Nei primi mesi del 2026, mentre guerre, tensioni geopolitiche e dazi provocavano l’arretramento del 7,7% delle esportazioni di agroalimentare italiano, raddoppiava rispetto all’anno prima il numero di venditori toscani e buyer internazionali del food che concludevano affari sulla scia delle trattative avviate durante BuyFood Toscana del 22 e 23 ottobre 2025. Un dato in felice controtrend che fotografa il successo della formula di incontri B2B della manifestazione annuale promossa da Regione Toscana e Camera di commercio di Firenze – e organizzata da PromoFirenze con il supporto di Fondazione Sistema Toscana - un evento che torna il 28-29 ottobre 2026 e al quale i venditori possono iscriversi entro il 18 giugno (informazioni all’indirizzo buyfoodtoscana.it).        

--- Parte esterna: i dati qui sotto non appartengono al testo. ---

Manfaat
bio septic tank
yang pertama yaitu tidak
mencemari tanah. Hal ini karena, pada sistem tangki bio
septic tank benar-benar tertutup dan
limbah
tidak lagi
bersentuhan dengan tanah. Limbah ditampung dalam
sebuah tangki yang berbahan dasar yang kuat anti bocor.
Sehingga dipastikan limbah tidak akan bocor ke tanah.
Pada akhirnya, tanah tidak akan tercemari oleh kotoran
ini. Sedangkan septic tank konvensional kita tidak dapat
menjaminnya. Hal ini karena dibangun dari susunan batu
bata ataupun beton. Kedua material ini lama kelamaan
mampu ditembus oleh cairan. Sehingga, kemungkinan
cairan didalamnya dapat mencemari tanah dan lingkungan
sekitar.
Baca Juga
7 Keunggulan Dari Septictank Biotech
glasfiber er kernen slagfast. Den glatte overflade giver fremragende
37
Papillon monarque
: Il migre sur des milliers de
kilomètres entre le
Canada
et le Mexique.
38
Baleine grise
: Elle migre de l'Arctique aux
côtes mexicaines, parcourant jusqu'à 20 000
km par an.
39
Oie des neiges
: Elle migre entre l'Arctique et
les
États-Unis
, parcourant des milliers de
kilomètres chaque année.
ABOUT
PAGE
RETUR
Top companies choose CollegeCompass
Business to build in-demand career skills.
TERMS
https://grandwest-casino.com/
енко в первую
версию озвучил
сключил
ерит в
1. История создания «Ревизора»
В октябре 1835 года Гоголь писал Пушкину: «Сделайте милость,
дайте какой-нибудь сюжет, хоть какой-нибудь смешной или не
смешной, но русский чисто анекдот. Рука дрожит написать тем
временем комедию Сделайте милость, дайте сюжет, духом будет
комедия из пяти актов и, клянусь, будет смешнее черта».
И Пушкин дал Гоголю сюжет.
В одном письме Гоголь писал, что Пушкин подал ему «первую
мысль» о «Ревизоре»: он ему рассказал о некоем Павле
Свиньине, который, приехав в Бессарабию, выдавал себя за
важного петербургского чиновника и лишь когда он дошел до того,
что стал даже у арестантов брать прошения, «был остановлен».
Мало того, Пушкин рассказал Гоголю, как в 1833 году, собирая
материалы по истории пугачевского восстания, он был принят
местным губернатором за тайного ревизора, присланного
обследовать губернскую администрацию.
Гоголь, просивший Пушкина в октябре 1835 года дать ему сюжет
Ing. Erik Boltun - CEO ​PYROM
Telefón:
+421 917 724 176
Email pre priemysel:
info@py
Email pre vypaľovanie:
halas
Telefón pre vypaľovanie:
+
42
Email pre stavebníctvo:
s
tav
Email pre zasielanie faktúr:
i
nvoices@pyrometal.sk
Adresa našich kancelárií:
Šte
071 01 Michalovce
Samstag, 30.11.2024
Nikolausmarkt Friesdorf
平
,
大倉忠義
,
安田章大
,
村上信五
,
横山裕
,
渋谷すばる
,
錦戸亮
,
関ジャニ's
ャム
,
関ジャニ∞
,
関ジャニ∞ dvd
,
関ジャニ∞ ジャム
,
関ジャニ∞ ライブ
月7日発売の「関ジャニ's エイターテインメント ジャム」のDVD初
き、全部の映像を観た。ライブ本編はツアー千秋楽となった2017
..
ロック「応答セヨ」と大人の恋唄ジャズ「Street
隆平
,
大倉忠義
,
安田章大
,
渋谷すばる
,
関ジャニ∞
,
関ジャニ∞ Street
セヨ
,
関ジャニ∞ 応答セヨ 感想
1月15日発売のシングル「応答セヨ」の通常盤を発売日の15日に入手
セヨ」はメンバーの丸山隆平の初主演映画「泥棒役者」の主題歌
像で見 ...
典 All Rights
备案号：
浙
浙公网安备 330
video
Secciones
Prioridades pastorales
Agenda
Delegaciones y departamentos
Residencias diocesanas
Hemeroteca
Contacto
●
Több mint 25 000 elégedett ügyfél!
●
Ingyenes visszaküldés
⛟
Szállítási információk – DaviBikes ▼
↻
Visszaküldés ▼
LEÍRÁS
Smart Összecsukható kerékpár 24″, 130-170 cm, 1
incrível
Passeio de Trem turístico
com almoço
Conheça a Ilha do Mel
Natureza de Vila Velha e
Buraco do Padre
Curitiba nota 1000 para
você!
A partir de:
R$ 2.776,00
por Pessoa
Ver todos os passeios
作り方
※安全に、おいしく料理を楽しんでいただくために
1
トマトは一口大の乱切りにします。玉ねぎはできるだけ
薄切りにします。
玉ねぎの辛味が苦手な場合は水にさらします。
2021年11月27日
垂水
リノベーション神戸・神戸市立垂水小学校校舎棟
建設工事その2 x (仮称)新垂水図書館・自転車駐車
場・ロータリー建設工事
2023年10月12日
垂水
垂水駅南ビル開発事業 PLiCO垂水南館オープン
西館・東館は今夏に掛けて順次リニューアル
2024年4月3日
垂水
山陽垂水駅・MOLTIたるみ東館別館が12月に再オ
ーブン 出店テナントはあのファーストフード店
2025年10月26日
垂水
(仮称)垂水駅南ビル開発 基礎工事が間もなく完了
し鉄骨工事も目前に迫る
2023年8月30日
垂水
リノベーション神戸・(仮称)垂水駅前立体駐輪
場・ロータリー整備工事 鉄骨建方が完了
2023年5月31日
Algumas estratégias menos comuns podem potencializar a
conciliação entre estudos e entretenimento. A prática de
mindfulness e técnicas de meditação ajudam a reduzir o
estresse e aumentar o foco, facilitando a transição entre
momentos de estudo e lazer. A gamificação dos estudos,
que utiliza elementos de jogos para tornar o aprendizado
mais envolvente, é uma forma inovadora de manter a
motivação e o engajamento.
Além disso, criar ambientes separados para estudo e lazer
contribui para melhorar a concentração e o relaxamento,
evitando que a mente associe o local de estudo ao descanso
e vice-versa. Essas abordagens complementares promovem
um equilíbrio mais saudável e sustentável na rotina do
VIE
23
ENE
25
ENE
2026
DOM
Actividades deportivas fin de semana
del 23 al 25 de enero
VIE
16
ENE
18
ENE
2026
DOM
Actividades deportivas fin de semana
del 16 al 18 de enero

L’export dell’agroalimentare italiano soffre ma quello trainato da BuyFood corre, dunque, schivando conflitti e protezionismi. A raccontarlo, a distanza di sette mesi dall’ultima edizione della manifestazione, è un’indagine sull’impatto avuto da BuyFood Toscana 2025, in termini di rapporti commerciali instaurati tra i partecipanti, nei mesi successivi allo svolgimento della manifestazione. Il campione sondato è composto da 58 aziende toscane sulle 60 che hanno partecipato all’edizione 2025 di BuyFood Toscana, pari dunque al 96,6% del totale, e da 41 importatori sui 46, pari all’89,1% dei buyer partecipanti all’evento. I dati della ricerca sono incoraggianti per seller e importatori esteri che decidono di partecipare alla kermesse.

Rispetto all’edizione precedente, è netto l’aumento del numero dei player che dicono di aver proseguito le trattative dopo BuyFood Toscana 2025: si passa dall’80,1% all’87,2%. Ancora più marcata l’evoluzione del dato relativo agli accordi commerciali conclusi o in fase avanzata, che passa dal 50,1% al 67,8%. L’analisi degli ordini dichiarati consente infatti di individuare già ad oggi 18 seller (contro i 9 dello scorso anno) e 16 buyer (contro gli 8 del 2024) coinvolti in almeno un ordine, ma il tasso di successo sale se si considerano seller e buyer che si dichiarano in procinto di concludere nuovi affari nelle prossime settimane.

Novità interessanti nell’edizione 2026 che attualmente è in preparazione. Per la prima volta BuyFood apre ai prodotti agroalimentari di qualità ma che non sono Dop e Igp. A loro saranno riservate 18 postazioni. Al debutto anche la birra agricola con 5 postazioni destinate a chi la produce. L’invito alle aziende del territorio è quindi di iscriversi e partecipare, visitando la pagina dedicata a BuyFood sul sito della Regione Toscana.